How do you interpret the following fragment of code? (It's a simplified 
version of actual code written by a D programmer.)

class Foo {
    int i, j;
    void a() {
       synchronized {
          int x = ++i;
          j = x;
       }
    }
    void b() {
       synchronized {
          int x = --i;
          j = x;
       }
    }
}

Does it guarantee that i==j? If you say yes, you subscribe to one of the 
schools of thought that argue that "synchronized" in this context either 
means synchronized(this) or synchronized(this.classinfo), or 
synchronized(SomeHiddenGlobalSingleton).

Wrong! The code in critical.c creates a separate new critical section 
for every synchronized block of code. So a() and b() use _different_ 
locks and their execution may interleave.

If you think this is bizarre bordering on reckless I'm with you.

Mike Hearn wrote:
 I was reading the code to the phobos runtime library and saw the following
code in critical.c:

 void _d_criticalenter(D_CRITICAL_SECTION *dcs)
 {
     if (!dcs->next)
     {
         EnterCriticalSection(&critical_section.cs);
         if (!dcs->next) // if, in the meantime, another thread didn't set it
         {
             dcs->next = dcs_list;
                  <----   
             dcs_list = dcs;      
             InitializeCriticalSection(&dcs->cs);
         }
         LeaveCriticalSection(&critical_section.cs);
     }
     EnterCriticalSection(&dcs->cs);
 }

 There's a race condition here - consider a thread that is suspended at the
marked point. Another thread then attempts to lock the critsec. It sees that
dcs->next is set and calls EnterCriticalSection on an uninitialized
CRITICAL_SECTION.

 The Linux code has the same problem, and then another one as well - the
initialization of the "critsec lock" is itself lazy and is not protected by
anything at all. The result is potentially multiple initializations of that
lock, and because atexit does not coalesce multiple registrations, a
potentially catastrophic multiple invocation of _STD_critical_term.

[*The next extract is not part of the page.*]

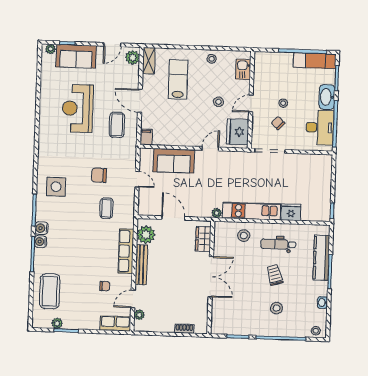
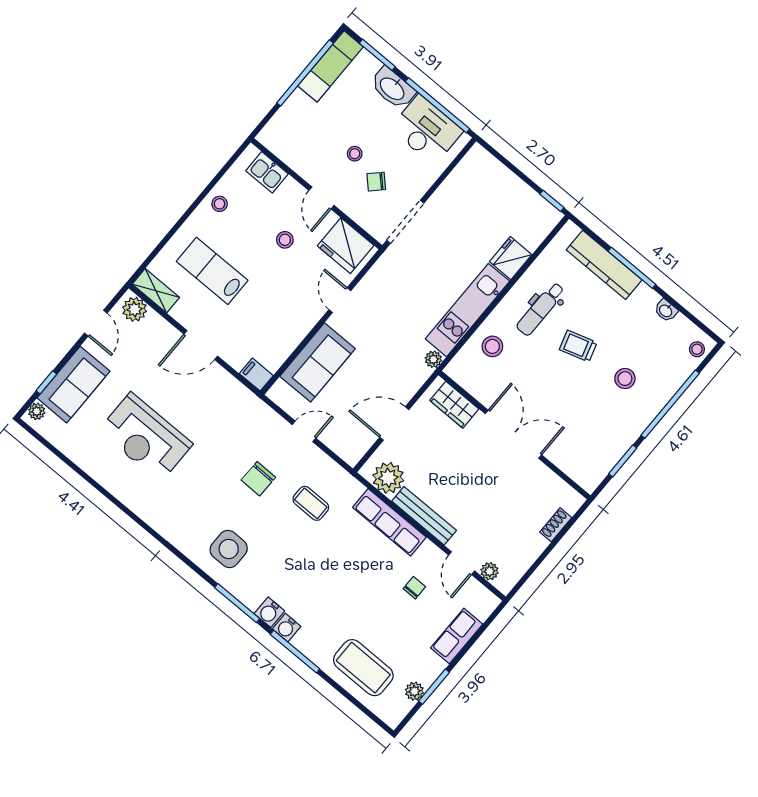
coffee table: (117, 125) -> (209, 402), removed
row of seats: (115, 323) -> (457, 636), moved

 It appears this code (for both platforms) needs to be scrapped and rewritten.
I'd start by checking that lazy initialization of critsecs is actually needed -
do D compilers really generate tons of potentially unnecessary
D_CRITICAL_SECTIONs?

 thanks -mike
Sep 30 2008
parent reply Sean Kelly <sean invisibleduck.org> writes:
Bartosz Milewski wrote:
 
 If you think this is bizarre bordering on reckless I'm with you.
Yup, it's completely useless given that POSIX only provides guarantees for visibility, etc, for threads entering the *same* mutex. So one couldn't even argue that this approach would work as some strange sort of memory barrier. Sean
Sep 30 2008
parent reply Sean Kelly <sean invisibleduck.org> writes:
Sean Kelly wrote:
 Bartosz Milewski wrote:
 If you think this is bizarre bordering on reckless I'm with you.
Yup, it's completely useless given that POSIX only provides guarantees for visibility, etc, for threads entering the *same* mutex. So one couldn't even argue that this approach would work as some strange sort of memory barrier.
Oh, and I haven't fixed critical.c for the same reason. Given how they work, does *anyone* use this feature? Sean
Sep 30 2008
parent Fawzi Mohamed <fmohamed mac.com> writes:
On 2008-10-01 06:49:11 +0200, Sean Kelly <sean invisibleduck.org> said:

 Sean Kelly wrote:
 Bartosz Milewski wrote:
 
 If you think this is bizarre bordering on reckless I'm with you.
Yup, it's completely useless given that POSIX only provides guarantees for visibility, etc, for threads entering the *same* mutex. So one couldn't even argue that this approach would work as some strange sort of memory barrier.
Oh, and I haven't fixed critical.c for the same reason. Given how they work, does *anyone* use this feature? Sean
I think that it should either throw an exception "unsupported" or be corrected. it is possible to use it correctly if you have a function that is called in parallel with only one critical section, or when the whole function is synchronized. I checked my code and I prefer explicit locks, so indeed I haven't used, but both tango and phobos have some synchronized statements. Fawzi
Oct 01 2008